* _PROBLEM_
Repeat the entries in full. Each line must match exactly.
DATA FOR THIS EXERCISE below:
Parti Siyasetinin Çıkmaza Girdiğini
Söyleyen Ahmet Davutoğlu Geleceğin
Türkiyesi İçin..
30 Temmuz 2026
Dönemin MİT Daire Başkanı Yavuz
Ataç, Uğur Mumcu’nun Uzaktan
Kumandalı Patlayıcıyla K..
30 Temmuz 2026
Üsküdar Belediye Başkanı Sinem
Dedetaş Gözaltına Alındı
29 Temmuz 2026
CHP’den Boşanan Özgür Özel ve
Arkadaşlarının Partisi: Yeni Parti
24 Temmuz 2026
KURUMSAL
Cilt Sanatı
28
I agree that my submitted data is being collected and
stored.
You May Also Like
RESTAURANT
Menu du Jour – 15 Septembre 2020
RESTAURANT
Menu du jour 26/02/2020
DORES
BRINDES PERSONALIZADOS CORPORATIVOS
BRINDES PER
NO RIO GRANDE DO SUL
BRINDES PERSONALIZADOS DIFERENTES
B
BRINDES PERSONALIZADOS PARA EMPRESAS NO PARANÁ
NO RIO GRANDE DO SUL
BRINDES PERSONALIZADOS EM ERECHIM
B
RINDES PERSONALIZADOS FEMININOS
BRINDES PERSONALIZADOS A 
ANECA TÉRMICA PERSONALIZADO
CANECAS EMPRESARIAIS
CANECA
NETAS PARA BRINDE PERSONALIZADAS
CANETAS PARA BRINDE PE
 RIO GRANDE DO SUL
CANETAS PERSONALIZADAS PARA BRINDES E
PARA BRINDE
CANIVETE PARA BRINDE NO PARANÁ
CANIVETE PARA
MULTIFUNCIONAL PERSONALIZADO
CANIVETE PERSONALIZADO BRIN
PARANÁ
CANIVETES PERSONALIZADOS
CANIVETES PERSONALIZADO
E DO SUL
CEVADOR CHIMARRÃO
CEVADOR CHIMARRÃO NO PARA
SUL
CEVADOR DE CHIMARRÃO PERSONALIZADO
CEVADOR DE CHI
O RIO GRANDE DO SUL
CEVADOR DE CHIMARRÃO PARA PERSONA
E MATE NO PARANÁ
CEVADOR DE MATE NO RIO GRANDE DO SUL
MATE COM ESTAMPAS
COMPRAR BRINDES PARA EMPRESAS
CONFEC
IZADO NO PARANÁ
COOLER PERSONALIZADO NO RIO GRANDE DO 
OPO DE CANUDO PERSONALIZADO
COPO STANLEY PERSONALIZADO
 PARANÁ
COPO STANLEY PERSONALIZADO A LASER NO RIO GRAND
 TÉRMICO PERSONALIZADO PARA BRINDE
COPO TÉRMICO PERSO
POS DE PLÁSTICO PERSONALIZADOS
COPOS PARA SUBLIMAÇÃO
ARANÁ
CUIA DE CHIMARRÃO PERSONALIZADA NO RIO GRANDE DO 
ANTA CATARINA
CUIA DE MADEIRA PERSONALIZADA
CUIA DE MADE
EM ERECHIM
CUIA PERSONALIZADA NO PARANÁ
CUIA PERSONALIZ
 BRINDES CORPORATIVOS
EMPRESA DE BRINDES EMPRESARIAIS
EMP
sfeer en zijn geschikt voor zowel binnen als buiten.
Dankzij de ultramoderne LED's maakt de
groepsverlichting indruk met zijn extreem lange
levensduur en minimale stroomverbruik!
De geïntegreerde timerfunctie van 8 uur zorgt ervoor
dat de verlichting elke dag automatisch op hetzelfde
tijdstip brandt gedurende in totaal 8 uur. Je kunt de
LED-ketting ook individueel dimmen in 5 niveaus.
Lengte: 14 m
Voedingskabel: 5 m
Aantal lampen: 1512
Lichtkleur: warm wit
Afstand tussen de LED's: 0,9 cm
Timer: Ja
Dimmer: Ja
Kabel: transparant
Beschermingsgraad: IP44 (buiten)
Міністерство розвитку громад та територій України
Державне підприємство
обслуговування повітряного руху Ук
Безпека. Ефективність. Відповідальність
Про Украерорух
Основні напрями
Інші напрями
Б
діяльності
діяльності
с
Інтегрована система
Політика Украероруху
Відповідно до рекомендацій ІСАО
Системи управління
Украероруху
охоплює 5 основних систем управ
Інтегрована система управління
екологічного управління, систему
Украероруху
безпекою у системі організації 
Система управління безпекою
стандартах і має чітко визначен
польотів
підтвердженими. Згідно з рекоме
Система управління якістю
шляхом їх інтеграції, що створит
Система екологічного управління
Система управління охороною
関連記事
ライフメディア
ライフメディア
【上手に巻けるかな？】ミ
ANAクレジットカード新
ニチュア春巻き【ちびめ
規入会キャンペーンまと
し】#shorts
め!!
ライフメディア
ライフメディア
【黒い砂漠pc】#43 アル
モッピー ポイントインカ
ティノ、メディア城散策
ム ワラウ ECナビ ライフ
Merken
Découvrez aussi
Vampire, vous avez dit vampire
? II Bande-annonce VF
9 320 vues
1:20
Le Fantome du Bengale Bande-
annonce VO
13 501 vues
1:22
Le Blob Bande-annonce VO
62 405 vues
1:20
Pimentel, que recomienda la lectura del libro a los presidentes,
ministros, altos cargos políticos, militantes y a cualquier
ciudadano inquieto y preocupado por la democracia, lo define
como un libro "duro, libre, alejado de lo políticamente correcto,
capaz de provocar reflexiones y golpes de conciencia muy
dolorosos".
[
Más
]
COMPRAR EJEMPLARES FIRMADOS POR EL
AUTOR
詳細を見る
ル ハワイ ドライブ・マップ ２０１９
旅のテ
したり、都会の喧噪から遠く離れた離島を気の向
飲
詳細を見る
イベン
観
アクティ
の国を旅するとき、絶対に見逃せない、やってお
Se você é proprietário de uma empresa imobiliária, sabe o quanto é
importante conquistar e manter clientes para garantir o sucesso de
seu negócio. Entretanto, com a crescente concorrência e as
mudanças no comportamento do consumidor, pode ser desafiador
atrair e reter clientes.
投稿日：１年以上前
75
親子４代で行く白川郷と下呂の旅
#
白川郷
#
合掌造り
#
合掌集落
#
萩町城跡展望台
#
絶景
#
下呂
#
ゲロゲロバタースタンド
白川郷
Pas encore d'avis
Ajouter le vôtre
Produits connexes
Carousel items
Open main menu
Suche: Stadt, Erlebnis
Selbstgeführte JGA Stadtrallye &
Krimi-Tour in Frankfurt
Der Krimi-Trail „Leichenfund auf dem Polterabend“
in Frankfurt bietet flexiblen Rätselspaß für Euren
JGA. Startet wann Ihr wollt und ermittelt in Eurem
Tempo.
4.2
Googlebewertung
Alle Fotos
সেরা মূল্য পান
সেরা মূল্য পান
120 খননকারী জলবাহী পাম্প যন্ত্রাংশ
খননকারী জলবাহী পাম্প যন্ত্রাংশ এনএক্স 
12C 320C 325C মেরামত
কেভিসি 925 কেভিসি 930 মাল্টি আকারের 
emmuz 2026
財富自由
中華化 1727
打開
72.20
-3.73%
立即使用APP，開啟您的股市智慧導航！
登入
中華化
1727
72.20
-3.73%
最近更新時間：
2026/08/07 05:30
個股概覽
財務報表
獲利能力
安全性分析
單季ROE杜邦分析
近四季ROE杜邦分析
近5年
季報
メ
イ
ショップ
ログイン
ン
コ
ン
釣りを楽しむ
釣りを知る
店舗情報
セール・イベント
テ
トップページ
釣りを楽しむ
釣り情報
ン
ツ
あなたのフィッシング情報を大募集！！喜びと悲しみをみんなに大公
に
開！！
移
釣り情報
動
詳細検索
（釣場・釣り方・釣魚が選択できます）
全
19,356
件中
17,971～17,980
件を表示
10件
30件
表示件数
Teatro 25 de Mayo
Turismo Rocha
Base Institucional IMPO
End of DATA FOR THIS EXERCISE.
* _SOLVED PROBLEM_
Parti Siyasetinin Çıkmaza Girdiğini
Söyleyen Ahmet Davutoğlu Geleceğin
Türkiyesi İçin..
30 Temmuz 2026
Dönemin MİT Daire Başkanı Yavuz
Ataç, Uğur Mumcu’nun Uzaktan
Kumandalı Patlayıcıyla K..
30 Temmuz 2026
Üsküdar Belediye Başkanı Sinem
Dedetaş Gözaltına Alındı
29 Temmuz 2026
CHP’den Boşanan Özgür Özel ve
Arkadaşlarının Partisi: Yeni Parti
24 Temmuz 2026
KURUMSAL
Cilt Sanatı
28
I agree that my submitted data is being collected and
stored.
You May Also Like
RESTAURANT
Menu du Jour – 15 Septembre 2020
RESTAURANT
Menu du jour 26/02/2020
DORES
BRINDES PERSONALIZADOS CORPORATIVOS
BRINDES PER
NO RIO GRANDE DO SUL
BRINDES PERSONALIZADOS DIFERENTES
B
BRINDES PERSONALIZADOS PARA EMPRESAS NO PARANÁ
NO RIO GRANDE DO SUL
BRINDES PERSONALIZADOS EM ERECHIM
B
RINDES PERSONALIZADOS FEMININOS
BRINDES PERSONALIZADOS A 
ANECA TÉRMICA PERSONALIZADO
CANECAS EMPRESARIAIS
CANECA
NETAS PARA BRINDE PERSONALIZADAS
CANETAS PARA BRINDE PE
 RIO GRANDE DO SUL
CANETAS PERSONALIZADAS PARA BRINDES E
PARA BRINDE
CANIVETE PARA BRINDE NO PARANÁ
CANIVETE PARA
MULTIFUNCIONAL PERSONALIZADO
CANIVETE PERSONALIZADO BRIN
PARANÁ
CANIVETES PERSONALIZADOS
CANIVETES PERSONALIZADO
E DO SUL
CEVADOR CHIMARRÃO
CEVADOR CHIMARRÃO NO PARA
SUL
CEVADOR DE CHIMARRÃO PERSONALIZADO
CEVADOR DE CHI
O RIO GRANDE DO SUL
CEVADOR DE CHIMARRÃO PARA PERSONA
E MATE NO PARANÁ
CEVADOR DE MATE NO RIO GRANDE DO SUL
MATE COM ESTAMPAS
COMPRAR BRINDES PARA EMPRESAS
CONFEC
IZADO NO PARANÁ
COOLER PERSONALIZADO NO RIO GRANDE DO 
OPO DE CANUDO PERSONALIZADO
COPO STANLEY PERSONALIZADO
 PARANÁ
COPO STANLEY PERSONALIZADO A LASER NO RIO GRAND
 TÉRMICO PERSONALIZADO PARA BRINDE
COPO TÉRMICO PERSO
POS DE PLÁSTICO PERSONALIZADOS
COPOS PARA SUBLIMAÇÃO
ARANÁ
CUIA DE CHIMARRÃO PERSONALIZADA NO RIO GRANDE DO 
ANTA CATARINA
CUIA DE MADEIRA PERSONALIZADA
CUIA DE MADE
EM ERECHIM
CUIA PERSONALIZADA NO PARANÁ
CUIA PERSONALIZ
 BRINDES CORPORATIVOS
EMPRESA DE BRINDES EMPRESARIAIS
EMP
sfeer en zijn geschikt voor zowel binnen als buiten.
Dankzij de ultramoderne LED's maakt de
groepsverlichting indruk met zijn extreem lange
levensduur en minimale stroomverbruik!
De geïntegreerde timerfunctie van 8 uur zorgt ervoor
dat de verlichting elke dag automatisch op hetzelfde
tijdstip brandt gedurende in totaal 8 uur. Je kunt de
LED-ketting ook individueel dimmen in 5 niveaus.
Lengte: 14 m
Voedingskabel: 5 m
Aantal lampen: 1512
Lichtkleur: warm wit
Afstand tussen de LED's: 0,9 cm
Timer: Ja
Dimmer: Ja
Kabel: transparant
Beschermingsgraad: IP44 (buiten)
Міністерство розвитку громад та територій України
Державне підприємство
обслуговування повітряного руху Ук
Безпека. Ефективність. Відповідальність
Про Украерорух
Основні напрями
Інші напрями
Б
діяльності
діяльності
с
Інтегрована система
Політика Украероруху
Відповідно до рекомендацій ІСАО
Системи управління
Украероруху
охоплює 5 основних систем управ
Інтегрована система управління
екологічного управління, систему
Украероруху
безпекою у системі організації 
Система управління безпекою
стандартах і має чітко визначен
польотів
підтвердженими. Згідно з рекоме
Система управління якістю
шляхом їх інтеграції, що створит
Система екологічного управління
Система управління охороною
関連記事
ライフメディア
ライフメディア
【上手に巻けるかな？】ミ
ANAクレジットカード新
ニチュア春巻き【ちびめ
規入会キャンペーンまと
し】#shorts
め!!
ライフメディア
ライフメディア
【黒い砂漠pc】#43 アル
モッピー ポイントインカ
ティノ、メディア城散策
ム ワラウ ECナビ ライフ
Merken
Découvrez aussi
Vampire, vous avez dit vampire
? II Bande-annonce VF
9 320 vues
1:20
Le Fantome du Bengale Bande-
annonce VO
13 501 vues
1:22
Le Blob Bande-annonce VO
62 405 vues
1:20
Pimentel, que recomienda la lectura del libro a los presidentes,
ministros, altos cargos políticos, militantes y a cualquier
ciudadano inquieto y preocupado por la democracia, lo define
como un libro "duro, libre, alejado de lo políticamente correcto,
capaz de provocar reflexiones y golpes de conciencia muy
dolorosos".
[
Más
]
COMPRAR EJEMPLARES FIRMADOS POR EL
AUTOR
詳細を見る
ル ハワイ ドライブ・マップ ２０１９
旅のテ
したり、都会の喧噪から遠く離れた離島を気の向
飲
詳細を見る
イベン
観
アクティ
の国を旅するとき、絶対に見逃せない、やってお
Se você é proprietário de uma empresa imobiliária, sabe o quanto é
importante conquistar e manter clientes para garantir o sucesso de
seu negócio. Entretanto, com a crescente concorrência e as
mudanças no comportamento do consumidor, pode ser desafiador
atrair e reter clientes.
投稿日：１年以上前
75
親子４代で行く白川郷と下呂の旅
#
白川郷
#
合掌造り
#
合掌集落
#
萩町城跡展望台
#
絶景
#
下呂
#
ゲロゲロバタースタンド
白川郷
Pas encore d'avis
Ajouter le vôtre
Produits connexes
Carousel items
Open main menu
Suche: Stadt, Erlebnis
Selbstgeführte JGA Stadtrallye &
Krimi-Tour in Frankfurt
Der Krimi-Trail „Leichenfund auf dem Polterabend“
in Frankfurt bietet flexiblen Rätselspaß für Euren
JGA. Startet wann Ihr wollt und ermittelt in Eurem
Tempo.
4.2
Googlebewertung
Alle Fotos
সেরা মূল্য পান
সেরা মূল্য পান
120 খননকারী জলবাহী পাম্প যন্ত্রাংশ
খননকারী জলবাহী পাম্প যন্ত্রাংশ এনএক্স 
12C 320C 325C মেরামত
কেভিসি 925 কেভিসি 930 মাল্টি আকারের 
emmuz 2026
財富自由
中華化 1727
打開
72.20
-3.73%
立即使用APP，開啟您的股市智慧導航！
登入
中華化
1727
72.20
-3.73%
最近更新時間：
2026/08/07 05:30
個股概覽
財務報表
獲利能力
安全性分析
單季ROE杜邦分析
近四季ROE杜邦分析
近5年
季報
メ
イ
ショップ
ログイン
ン
コ
ン
釣りを楽しむ
釣りを知る
店舗情報
セール・イベント
テ
トップページ
釣りを楽しむ
釣り情報
ン
ツ
あなたのフィッシング情報を大募集！！喜びと悲しみをみんなに大公
に
開！！
移
釣り情報
動
詳細検索
（釣場・釣り方・釣魚が選択できます）
全
19,356
件中
17,971～17,980
件を表示
10件
30件
表示件数
Teatro 25 de Mayo
Turismo Rocha
Base Institucional IMPO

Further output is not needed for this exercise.